Представьте в виде JSON-списка строки записей от строки с «right ankle: (349, 756, -1)» до конца записей включительно. Каждая строка записей должна стать отдельной строкой списка, пустые строки пропустите.

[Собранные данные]
++++++++++++++++++++

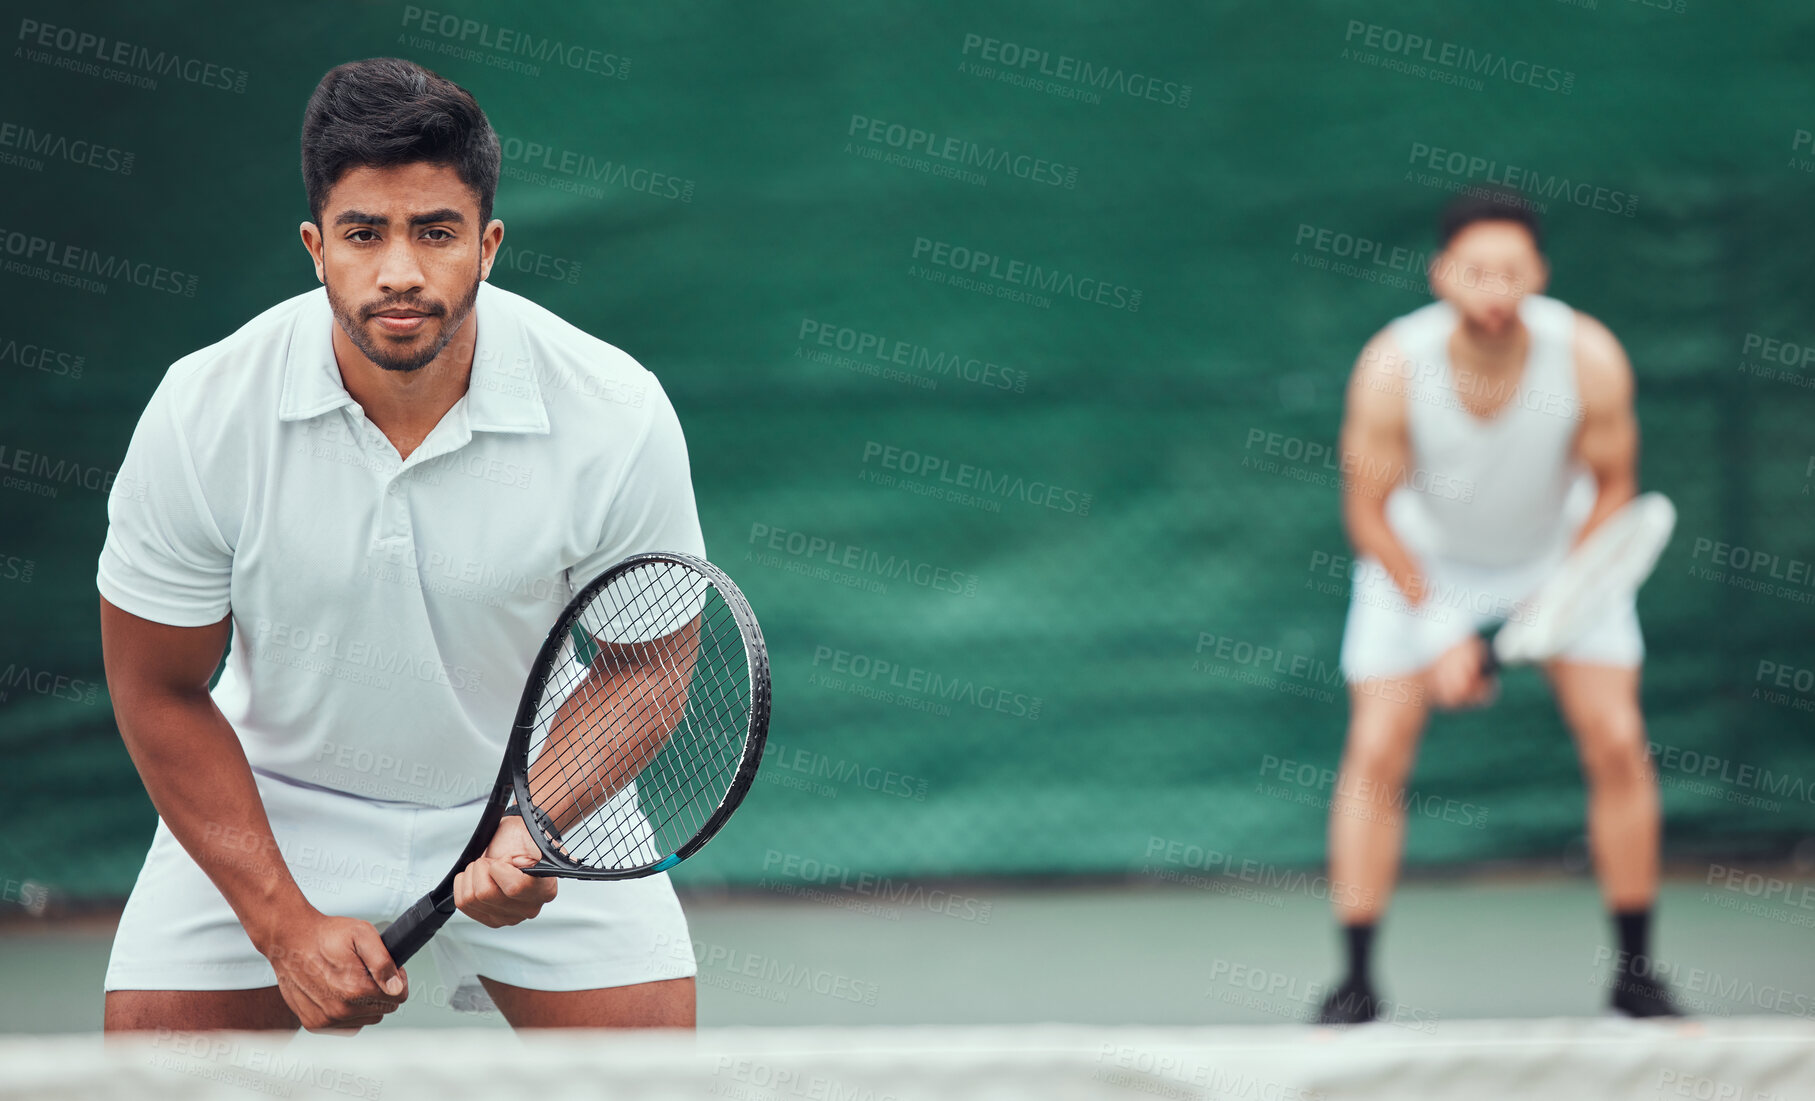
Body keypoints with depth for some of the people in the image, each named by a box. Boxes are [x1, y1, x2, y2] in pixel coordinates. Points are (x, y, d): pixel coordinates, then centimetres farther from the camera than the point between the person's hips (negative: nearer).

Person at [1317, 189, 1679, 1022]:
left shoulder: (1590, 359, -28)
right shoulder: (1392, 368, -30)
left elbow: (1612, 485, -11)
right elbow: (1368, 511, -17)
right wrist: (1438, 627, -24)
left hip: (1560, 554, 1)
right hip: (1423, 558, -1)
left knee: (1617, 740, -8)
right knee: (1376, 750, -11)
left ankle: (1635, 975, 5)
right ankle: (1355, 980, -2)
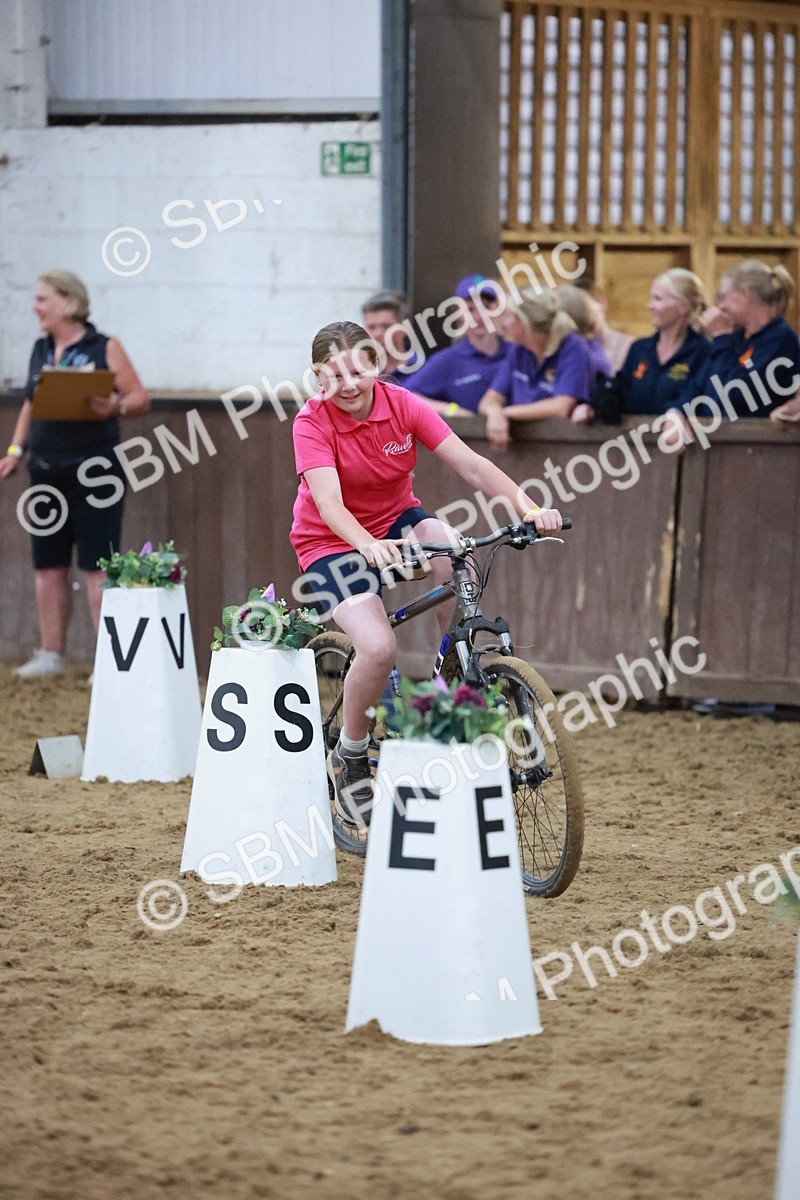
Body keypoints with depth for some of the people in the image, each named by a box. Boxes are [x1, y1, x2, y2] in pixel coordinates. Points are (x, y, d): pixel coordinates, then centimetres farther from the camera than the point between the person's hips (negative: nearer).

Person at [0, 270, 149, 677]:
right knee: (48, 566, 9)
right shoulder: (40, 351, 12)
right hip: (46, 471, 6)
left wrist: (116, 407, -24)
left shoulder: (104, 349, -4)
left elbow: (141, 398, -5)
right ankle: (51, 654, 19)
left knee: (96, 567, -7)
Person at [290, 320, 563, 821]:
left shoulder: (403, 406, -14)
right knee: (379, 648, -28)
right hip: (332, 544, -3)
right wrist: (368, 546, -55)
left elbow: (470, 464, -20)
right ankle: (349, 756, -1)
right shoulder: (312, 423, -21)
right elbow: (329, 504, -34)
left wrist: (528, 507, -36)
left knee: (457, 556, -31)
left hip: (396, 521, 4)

++++++++++++++++++++

ОТВЕТ »
[
  "right ankle: (349, 756, -1)",
  "right shoulder: (312, 423, -21)",
  "right elbow: (329, 504, -34)",
  "left wrist: (528, 507, -36)",
  "left knee: (457, 556, -31)",
  "left hip: (396, 521, 4)"
]